Agent training: initial 8–12 hours of product + platform troubleshooting, then monthly 2-hour refresh sessions. Maintain a living playbook with 50+ categorized troubleshooting flows, sample scripts for escalation, and a QA process where 10% of tickets are reviewed weekly by QA leads with targeted coaching.
Escalation Matrix and Reporting
Build a two-tier escalation matrix with clear SLAs and on-call contacts: Level 1 support agents → Level 2 technical leads (response within 60–120 minutes) → Engineering incident lead (response within 15 minutes for Sev.1). Publish phone and pager contact for on-call staff; example placeholder: +1 (800) 555-0123 (example) and escalation email [email protected] (example). Tailor the matrix for enterprise clients with a named Technical Account Manager and weekly review cadence.
Reporting cadence: daily incident dashboard for ops, weekly SLA and backlog report, and monthly customer health reports including usage, CSAT, churn signals and NPS. Use data to trigger automated playbooks — for example, if a customer’s weekly active users drop by >20% or their ticket volume doubles, create an outreach task for their CSM within 24 hours.
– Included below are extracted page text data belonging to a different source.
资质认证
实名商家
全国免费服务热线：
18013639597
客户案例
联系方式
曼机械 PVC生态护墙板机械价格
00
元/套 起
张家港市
Technical Integrations and API
Integrate support tooling with product telemetry so agents can see user sessions, appointment logs, and audit trails. Provide a developer-friendly API for ticket creation and enrichment; example endpoint patterns: POST https://api.turno.example.com/v1/tickets (example) with JSON fields: customer_id, product_area, urgency, attachments. Rate-limit recommendations: 500 requests/minute for partner integrations, with OAuth 2.0 bearer tokens and refresh workflow.
Common integrations to implement early: CRM (Salesforce), helpdesk (Zendesk/Freshdesk), monitoring (Datadog/Sentry), and billing (Stripe). Each integration should populate context fields to reduce mean time to resolution — e.g., last 5 appointments, account plan, and recent errors — enabling agents to resolve issues in a single contact and lift FCR.
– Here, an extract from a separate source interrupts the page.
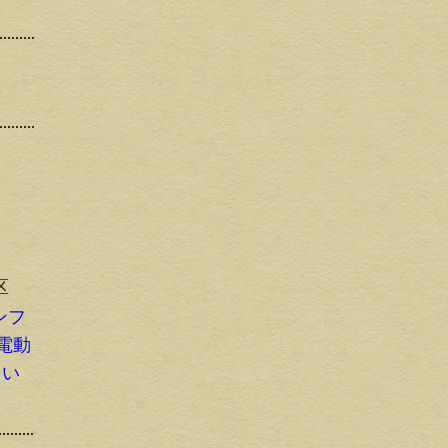
区
ンフ
 電動
りい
What is the phone number for Turo host support?
+1 (415) 965-4525
Team hours are Monday through Friday, 9 am – 5 pm Mountain Standard Time (excluding holidays). Phone number is +1 (415) 965-4525.
Is Turno a good company?
Turno is a great product that is custom fit to make a property manager’s life simpler and keep his property cleanings scheduled like clock work.” “ This app changed everything for me. From not having to update my own spreadsheets and hope to god the cleaner gets my email in time when a last minute booking occurs.
Who is the owner of Turno?
CEO Assaf Karmon
This App is Going to Level Up Your Entire Hosting Biz – Interview with Turno CEO Assaf Karmon.
What is the Turno cleaner guarantee?
The Turno Cleaner Guarantee
If a cleaner cancels last minute, or if they no-show, we will try our best to find a new cleaner for you. After finding a different cleaner, if there is a difference between the new cleaner’s fee and the original cleaning fee, Turno will pay the difference.
How do I contact Turno?
If you can’t find your answer here, contact us through the live chat on our website or email us at [email protected].
How much do Turno cleaners get paid?
The estimated total pay range for a Cleaner at Turno is $14–$22 per hour, which includes base salary and additional pay. The average Cleaner base salary at Turno is $17 per hour. The average additional pay is $0 per hour, which could include cash bonus, stock, commission, profit sharing or tips.